Grouping by multiple columns:

grouped2 = df.groupby(['Alive', 'Placebo'])
grouped2
<pandas.core.groupby.generic.DataFrameGroupBy object at 0x78ae0b608410>
grouped2.agg([np.sum, np.var])
/tmp/ipykernel_234405/557621468.py:1: FutureWarning: The provided callable <function sum at 0x78ae7c5f5440> is currently using SeriesGroupBy.sum. In a future version of pandas, the provided callable will be used directly. To keep current behavior pass the string "sum" instead.
  grouped2.agg([np.sum, np.var])
/tmp/ipykernel_234405/557621468.py:1: FutureWarning: The provided callable <function var at 0x78ae7c5f6ac0> is currently using SeriesGroupBy.var. In a future version of pandas, the provided callable will be used directly.
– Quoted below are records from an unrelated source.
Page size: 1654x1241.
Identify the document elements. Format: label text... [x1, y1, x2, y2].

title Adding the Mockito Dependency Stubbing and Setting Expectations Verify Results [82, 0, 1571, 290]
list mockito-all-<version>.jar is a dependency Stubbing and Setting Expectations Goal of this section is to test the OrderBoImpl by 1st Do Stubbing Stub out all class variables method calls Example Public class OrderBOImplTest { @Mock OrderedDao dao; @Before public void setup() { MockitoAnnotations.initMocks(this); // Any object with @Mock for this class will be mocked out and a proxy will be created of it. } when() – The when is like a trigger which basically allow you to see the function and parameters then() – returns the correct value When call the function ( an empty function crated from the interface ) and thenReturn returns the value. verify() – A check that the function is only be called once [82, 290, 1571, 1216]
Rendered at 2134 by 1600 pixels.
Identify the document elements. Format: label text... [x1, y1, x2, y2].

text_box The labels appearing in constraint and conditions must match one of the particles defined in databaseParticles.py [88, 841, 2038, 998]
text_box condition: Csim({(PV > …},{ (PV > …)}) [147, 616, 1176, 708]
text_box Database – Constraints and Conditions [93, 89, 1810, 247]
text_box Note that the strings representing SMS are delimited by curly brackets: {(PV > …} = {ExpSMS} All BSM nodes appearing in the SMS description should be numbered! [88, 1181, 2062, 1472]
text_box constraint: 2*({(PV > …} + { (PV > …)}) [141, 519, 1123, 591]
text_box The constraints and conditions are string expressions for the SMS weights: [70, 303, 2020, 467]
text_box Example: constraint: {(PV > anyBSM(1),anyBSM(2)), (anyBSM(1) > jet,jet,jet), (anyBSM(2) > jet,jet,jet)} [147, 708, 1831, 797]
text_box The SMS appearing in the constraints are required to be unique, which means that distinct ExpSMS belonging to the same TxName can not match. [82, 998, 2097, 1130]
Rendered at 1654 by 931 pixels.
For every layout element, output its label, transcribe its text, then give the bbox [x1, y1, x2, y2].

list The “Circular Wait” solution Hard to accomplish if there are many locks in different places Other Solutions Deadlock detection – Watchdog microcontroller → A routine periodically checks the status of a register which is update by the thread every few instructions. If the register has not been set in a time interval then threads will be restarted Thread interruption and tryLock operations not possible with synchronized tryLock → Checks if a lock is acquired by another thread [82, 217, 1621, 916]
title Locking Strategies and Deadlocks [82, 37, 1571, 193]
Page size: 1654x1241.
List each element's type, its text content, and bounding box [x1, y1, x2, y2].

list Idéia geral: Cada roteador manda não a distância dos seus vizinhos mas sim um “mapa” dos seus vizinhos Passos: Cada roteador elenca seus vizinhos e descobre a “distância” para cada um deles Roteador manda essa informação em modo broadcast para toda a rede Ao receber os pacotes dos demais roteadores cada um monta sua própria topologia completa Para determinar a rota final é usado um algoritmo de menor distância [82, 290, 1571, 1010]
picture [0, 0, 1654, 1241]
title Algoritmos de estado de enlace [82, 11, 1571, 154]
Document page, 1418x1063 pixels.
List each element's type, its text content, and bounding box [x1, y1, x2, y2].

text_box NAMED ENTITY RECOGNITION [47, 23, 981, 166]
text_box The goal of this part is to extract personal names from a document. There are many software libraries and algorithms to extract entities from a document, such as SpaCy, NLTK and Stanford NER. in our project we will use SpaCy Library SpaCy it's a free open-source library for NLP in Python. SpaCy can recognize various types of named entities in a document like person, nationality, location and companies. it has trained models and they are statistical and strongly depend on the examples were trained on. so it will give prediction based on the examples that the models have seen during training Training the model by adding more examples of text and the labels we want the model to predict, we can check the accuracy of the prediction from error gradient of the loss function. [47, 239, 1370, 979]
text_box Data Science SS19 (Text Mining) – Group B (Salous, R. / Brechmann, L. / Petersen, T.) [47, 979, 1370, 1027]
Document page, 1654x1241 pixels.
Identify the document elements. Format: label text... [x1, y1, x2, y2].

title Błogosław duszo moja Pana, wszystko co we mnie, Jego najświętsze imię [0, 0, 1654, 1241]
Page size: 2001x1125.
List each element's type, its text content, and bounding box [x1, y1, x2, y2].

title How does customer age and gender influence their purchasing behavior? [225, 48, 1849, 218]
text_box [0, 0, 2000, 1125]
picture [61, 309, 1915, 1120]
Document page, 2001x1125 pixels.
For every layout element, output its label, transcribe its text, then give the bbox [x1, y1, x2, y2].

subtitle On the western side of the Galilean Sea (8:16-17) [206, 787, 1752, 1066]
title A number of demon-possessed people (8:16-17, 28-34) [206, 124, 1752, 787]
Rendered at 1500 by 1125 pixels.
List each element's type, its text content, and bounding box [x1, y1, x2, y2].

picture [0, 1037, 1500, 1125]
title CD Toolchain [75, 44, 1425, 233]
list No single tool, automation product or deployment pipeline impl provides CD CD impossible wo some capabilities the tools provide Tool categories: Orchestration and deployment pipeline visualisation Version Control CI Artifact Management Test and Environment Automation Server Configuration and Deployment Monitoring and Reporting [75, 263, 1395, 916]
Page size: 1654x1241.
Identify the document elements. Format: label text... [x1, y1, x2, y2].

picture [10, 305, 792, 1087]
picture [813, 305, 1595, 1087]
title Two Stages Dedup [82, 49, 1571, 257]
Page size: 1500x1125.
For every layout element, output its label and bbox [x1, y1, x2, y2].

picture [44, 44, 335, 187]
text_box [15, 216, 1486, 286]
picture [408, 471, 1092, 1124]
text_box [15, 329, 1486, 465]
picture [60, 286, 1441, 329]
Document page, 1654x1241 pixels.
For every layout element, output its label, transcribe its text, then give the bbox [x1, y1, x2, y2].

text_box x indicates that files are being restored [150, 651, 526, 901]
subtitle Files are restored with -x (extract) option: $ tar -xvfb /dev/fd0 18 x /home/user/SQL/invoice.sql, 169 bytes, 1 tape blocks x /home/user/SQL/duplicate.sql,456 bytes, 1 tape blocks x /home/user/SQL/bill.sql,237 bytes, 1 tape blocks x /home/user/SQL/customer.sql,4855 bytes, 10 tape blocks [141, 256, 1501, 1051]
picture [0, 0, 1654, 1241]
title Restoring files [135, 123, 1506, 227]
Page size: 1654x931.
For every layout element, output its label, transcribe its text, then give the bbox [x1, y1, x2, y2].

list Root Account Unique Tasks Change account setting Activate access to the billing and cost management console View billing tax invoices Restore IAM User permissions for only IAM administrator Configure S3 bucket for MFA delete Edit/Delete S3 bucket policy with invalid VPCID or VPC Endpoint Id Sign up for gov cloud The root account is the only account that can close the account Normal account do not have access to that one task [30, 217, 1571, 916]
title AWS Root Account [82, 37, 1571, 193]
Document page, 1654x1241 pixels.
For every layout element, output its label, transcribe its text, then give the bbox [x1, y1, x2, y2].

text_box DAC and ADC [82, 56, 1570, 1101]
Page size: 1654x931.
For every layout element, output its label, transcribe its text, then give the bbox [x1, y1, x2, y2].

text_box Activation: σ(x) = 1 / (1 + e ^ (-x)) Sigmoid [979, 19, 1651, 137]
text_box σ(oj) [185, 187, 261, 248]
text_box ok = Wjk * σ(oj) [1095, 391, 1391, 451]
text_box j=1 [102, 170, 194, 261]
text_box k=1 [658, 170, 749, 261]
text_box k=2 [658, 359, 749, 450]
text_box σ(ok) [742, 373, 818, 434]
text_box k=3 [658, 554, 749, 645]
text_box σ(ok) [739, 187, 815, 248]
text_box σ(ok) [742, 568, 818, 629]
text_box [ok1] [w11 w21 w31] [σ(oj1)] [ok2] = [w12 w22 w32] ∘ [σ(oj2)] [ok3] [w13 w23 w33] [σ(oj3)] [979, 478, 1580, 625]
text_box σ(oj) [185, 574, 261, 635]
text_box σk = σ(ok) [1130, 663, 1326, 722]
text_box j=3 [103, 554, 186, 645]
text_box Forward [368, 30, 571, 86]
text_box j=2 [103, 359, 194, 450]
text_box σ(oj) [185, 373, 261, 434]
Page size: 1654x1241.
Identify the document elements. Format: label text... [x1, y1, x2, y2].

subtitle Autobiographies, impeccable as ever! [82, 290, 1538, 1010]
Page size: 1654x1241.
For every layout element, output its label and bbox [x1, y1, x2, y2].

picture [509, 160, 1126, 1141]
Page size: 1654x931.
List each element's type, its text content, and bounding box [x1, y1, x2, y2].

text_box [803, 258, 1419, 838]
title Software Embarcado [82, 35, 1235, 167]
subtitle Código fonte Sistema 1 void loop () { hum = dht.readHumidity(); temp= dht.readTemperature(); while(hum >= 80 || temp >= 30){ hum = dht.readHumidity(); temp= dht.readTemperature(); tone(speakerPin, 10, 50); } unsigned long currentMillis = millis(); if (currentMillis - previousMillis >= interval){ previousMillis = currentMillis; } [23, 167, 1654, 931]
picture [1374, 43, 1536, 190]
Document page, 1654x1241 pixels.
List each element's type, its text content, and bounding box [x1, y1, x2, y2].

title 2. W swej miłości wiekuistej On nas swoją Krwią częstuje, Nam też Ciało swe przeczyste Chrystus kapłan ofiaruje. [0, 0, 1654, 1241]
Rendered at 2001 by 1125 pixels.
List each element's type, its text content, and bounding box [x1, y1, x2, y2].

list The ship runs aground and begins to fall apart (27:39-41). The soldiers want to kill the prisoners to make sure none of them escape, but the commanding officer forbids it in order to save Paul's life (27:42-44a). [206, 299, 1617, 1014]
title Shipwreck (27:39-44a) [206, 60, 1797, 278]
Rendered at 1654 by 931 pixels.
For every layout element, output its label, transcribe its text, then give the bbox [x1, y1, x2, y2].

To keep current behavior pass the string "var" instead.
  grouped2.agg([np.sum, np.var])
Measurement 1 Measurement 2
sum var sum var
Alive Placebo
False False 14.460490 0.063328 15.173510 0.096224
True 11.895227 0.066926 9.038013 0.124345
True False 10.230053 0.079387 12.305695 0.113690
True 13.556029 0.079782 16.301852 0.078051

groupby() offers many more features, available here.

Grouping Exercise

  • Create a dataframe with two columns, 10,000 entries in length. The first should be a random boolean column, and the second should be a sine wave from 0 to 20\(\pi\). This simulates measuring a parameter from two distinct groups.

Solution
boolean_groups = np.array([False, True])
n_subjects = 100
stop = 20 * np.pi
group_choice = np.random.choice(boolean_groups, n_subjects)
values = np.sin(np.linspace(start=0, stop=stop, num=n_subjects))
df = pd.DataFrame({'group': group_choice, 'value': values})
  • Group the dataframe by your boolean column, creating a GroupBy object.

Solution
grouped = df.groupby("group")
  • Plot the values of the grouped dataframe.

Solution
import matplotlib.pyplot as plt

fig, ax = plt.subplots(figsize=(15, 10))
grouped_plot = grouped.value.plot(ax=ax)
../../_images/782d302f1dcf11d6a80fd00ef76bd8ec705c10c1bbe650d0209c76cf9921899f.png
  • Use the rolling() method to create a rolling average window of length 5 and overlay the result.

Solution
window_size = 5
rolling_mean = df.value.rolling(window=window_size).mean()
rolling_mean.plot(ax=ax, label="Rolling Mean", linewidth=5)
ax.legend(loc="upper left")
../../_images/97b9986c304dc23ad7d99bb453709ee4c7bc2f568e99303b779cc1d408d21c9c.png

Other Pandas Features#

Pandas has a TON of features and small implementation details that are there to make your life simpler. Features like IntervalIndex to index the data between two numbers instead of having a single label, for example, are very nice and ergonomic if you need them. Sparse DataFrames are also included, as well as many other computational tools, serialization capabilities, and more. If you need it - there’s a good chance it already exists as a method in the pandas jungle.